→ **Exercise requirements**
1/ In the semiconductor device excerpt, copy everything from "a lower electrode" down to "first protective film.", and change "lower electrode" to "bottom electrode" throughout.
2/ Name every part of the capacitor that the semiconductor device excerpt lists.
3/ In the semiconductor device excerpt, what does providing the third protective film make it possible to avoid?

→ **Document excerpt**
______

Means for Solving the Problems

In the light of the abovementioned problems, a semiconductor device according to a mode of embodiment of the present invention is characterized in that it comprises a capacitor provided with:

a lower electrode disposed on a semiconductor substrate;
a second protective film which covers at least the surface of the lower electrode;
a dielectric film which covers the surface of the second protective film and has a defect which develops in the film thickness direction from an upper surface opposite the second protective film;
a third protective film having at least a defect-filling film comprising an insulator which fills the defect and is different from the main component of the dielectric film;
a first protective film which covers the dielectric film and the third protective film; and
an upper electrode which covers the first protective film.

Advantage of the Invention

By virtue of the semiconductor device according to the present invention, even if a defect such as a crack is already formed in the dielectric film at a stage before the first protective film is formed, the third protective film having a defect-filling film comprising an insulator which fills the defect is provided, and as a result it is possible to avoid minority defects caused by leakage current.

______

→ **Supplied data**

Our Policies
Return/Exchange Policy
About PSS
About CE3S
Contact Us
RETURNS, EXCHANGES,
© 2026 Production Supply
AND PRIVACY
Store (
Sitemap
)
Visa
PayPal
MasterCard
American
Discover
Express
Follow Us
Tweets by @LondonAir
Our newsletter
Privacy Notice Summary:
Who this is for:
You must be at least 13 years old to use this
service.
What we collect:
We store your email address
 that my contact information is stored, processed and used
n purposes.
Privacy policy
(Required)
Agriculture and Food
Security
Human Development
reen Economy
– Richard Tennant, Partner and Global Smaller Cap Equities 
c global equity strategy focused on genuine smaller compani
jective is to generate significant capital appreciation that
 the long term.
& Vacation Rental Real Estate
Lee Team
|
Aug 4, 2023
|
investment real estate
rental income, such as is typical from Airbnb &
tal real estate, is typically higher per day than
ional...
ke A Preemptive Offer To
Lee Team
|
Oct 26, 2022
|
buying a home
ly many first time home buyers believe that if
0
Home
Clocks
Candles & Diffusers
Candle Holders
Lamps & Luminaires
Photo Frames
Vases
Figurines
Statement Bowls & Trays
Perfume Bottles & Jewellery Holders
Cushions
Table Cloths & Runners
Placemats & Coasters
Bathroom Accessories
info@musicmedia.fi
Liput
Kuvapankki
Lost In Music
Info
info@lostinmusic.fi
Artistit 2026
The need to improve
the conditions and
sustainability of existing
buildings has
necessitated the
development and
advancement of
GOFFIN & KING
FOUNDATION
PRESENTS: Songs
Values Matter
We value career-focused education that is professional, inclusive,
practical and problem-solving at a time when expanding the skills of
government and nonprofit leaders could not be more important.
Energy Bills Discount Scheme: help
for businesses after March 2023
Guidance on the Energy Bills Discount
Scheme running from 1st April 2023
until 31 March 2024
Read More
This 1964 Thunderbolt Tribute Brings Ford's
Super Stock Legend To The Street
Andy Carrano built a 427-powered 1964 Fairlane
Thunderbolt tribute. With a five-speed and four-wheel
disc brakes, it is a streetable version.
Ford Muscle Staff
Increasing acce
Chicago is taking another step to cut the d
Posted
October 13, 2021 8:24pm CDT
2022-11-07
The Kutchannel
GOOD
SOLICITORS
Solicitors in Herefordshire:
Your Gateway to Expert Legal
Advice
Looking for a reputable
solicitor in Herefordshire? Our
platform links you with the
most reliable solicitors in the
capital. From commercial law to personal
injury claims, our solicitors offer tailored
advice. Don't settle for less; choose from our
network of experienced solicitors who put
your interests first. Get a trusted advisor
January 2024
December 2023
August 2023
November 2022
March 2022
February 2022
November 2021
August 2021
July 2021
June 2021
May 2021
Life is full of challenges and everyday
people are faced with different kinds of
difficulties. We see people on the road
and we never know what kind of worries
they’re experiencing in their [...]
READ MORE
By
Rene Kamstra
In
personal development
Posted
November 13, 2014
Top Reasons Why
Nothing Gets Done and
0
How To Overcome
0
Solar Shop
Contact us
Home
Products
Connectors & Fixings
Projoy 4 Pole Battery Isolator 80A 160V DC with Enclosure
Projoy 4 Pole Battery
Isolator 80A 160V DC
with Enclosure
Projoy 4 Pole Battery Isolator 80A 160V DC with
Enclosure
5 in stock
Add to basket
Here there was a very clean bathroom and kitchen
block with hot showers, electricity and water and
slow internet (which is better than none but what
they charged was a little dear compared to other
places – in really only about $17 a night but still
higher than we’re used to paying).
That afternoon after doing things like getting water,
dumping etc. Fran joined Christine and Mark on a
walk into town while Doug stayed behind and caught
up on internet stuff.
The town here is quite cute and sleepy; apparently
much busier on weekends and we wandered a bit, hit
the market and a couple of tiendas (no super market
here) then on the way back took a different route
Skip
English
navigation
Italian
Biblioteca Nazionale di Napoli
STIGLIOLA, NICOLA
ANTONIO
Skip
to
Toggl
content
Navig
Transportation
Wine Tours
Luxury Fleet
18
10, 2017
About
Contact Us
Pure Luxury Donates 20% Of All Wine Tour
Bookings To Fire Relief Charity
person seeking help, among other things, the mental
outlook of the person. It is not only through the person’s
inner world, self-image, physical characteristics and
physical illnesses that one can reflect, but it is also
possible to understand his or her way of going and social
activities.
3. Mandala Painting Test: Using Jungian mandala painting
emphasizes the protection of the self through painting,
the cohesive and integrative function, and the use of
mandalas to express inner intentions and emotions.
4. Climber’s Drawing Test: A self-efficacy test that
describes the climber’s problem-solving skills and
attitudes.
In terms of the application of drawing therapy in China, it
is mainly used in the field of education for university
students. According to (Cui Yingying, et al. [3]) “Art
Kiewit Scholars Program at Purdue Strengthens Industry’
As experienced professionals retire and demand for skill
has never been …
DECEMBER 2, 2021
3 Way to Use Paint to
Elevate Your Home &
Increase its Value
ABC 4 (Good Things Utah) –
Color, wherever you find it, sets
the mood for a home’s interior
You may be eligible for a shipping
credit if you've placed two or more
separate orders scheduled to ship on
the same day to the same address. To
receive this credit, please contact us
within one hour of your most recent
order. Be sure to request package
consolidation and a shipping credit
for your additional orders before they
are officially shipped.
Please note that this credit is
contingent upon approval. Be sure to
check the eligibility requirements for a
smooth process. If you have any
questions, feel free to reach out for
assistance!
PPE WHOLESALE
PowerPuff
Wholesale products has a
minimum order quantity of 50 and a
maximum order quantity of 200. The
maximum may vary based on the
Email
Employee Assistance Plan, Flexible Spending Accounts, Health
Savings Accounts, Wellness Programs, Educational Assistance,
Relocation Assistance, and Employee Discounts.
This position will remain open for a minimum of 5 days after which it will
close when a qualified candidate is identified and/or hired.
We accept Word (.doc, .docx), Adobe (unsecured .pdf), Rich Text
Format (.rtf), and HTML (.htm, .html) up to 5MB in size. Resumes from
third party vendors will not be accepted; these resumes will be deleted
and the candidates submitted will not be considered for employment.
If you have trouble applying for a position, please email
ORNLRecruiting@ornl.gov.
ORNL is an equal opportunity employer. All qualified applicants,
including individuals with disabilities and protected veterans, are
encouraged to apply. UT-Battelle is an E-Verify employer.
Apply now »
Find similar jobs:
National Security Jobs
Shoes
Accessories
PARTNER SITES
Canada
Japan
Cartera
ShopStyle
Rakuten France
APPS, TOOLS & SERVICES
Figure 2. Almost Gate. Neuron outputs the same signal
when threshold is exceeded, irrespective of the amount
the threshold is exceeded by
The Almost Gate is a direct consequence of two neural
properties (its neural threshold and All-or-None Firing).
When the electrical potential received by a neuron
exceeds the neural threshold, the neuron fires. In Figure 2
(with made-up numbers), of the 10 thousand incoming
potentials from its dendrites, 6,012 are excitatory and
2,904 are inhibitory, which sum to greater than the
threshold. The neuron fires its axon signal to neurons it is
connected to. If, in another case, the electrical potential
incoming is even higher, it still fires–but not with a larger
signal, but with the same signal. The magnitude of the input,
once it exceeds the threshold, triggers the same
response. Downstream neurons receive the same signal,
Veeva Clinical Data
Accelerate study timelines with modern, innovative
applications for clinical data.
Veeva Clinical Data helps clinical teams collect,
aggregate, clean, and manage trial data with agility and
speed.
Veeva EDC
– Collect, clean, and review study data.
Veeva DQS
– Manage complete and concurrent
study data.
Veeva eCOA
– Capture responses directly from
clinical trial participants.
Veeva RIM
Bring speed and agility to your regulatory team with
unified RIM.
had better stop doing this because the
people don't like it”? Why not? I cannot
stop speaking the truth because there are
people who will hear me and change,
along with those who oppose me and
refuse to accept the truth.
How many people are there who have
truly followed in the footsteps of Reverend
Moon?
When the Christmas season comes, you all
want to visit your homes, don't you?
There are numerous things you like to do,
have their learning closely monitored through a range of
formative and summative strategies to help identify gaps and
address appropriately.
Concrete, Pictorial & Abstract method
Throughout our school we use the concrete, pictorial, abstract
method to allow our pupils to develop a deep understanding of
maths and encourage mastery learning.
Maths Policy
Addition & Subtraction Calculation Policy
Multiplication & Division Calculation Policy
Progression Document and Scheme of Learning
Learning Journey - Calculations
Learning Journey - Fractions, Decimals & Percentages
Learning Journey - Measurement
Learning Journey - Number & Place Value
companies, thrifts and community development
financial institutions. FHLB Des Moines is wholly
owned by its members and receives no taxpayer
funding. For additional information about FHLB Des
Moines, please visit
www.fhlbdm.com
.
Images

______

→ **Answers for the exercise**
1/
a bottom electrode disposed on a semiconductor substrate;
a second protective film which covers at least the surface of the bottom electrode;
a dielectric film which covers the surface of the second protective film and has a defect which develops in the film thickness direction from an upper surface opposite the second protective film;
a third protective film having at least a defect-filling film comprising an insulator which fills the defect and is different from the main component of the dielectric film;
a first protective film which covers the dielectric film and the third protective film; and
an upper electrode which covers the first protective film.

2/
- Lower electrode
- Second protective film
- Dielectric film
- Third protective film
- First protective film
- Upper electrode

3/ Minority defects caused by leakage current.